**** The records

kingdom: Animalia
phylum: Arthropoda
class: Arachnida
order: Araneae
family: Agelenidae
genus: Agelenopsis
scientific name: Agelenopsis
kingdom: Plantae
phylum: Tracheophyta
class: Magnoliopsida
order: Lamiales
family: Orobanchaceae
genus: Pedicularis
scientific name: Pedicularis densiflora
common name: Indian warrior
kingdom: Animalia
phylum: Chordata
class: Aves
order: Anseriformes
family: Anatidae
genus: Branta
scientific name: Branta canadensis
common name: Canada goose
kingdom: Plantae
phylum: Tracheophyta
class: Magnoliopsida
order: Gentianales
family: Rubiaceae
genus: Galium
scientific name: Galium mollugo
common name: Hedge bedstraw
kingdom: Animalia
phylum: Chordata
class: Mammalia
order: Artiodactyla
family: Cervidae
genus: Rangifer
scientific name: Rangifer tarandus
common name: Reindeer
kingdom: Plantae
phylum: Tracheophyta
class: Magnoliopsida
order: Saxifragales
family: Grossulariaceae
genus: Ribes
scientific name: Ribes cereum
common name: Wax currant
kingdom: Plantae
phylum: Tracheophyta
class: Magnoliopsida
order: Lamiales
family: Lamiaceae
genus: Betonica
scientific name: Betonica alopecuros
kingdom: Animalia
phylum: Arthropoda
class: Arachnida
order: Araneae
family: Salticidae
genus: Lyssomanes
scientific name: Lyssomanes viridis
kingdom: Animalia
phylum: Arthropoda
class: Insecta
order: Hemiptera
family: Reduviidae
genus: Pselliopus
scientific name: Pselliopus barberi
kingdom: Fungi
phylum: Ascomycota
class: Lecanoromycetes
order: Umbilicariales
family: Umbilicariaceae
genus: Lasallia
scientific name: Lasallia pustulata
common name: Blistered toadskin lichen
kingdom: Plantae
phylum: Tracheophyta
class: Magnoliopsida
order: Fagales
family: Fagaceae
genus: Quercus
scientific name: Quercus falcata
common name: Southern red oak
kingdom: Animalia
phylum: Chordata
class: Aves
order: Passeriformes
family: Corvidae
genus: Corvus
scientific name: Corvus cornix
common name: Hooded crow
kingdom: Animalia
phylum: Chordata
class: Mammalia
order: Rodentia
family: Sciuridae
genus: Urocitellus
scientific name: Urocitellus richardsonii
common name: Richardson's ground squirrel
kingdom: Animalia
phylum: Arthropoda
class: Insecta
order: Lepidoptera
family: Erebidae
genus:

********

- _Exercise directions_:
Can you format the material above, from the line holding "common name: Richardson's ground squirrel" through the last line inclusive, as a Markdown table with the columns Number and Line, leaving out blank lines?

- _Finished exercise_:
| Number | Line |
|---|---|
| 1 | common name: Richardson's ground squirrel |
| 2 | kingdom: Animalia |
| 3 | phylum: Arthropoda |
| 4 | class: Insecta |
| 5 | order: Lepidoptera |
| 6 | family: Erebidae |
| 7 | genus: |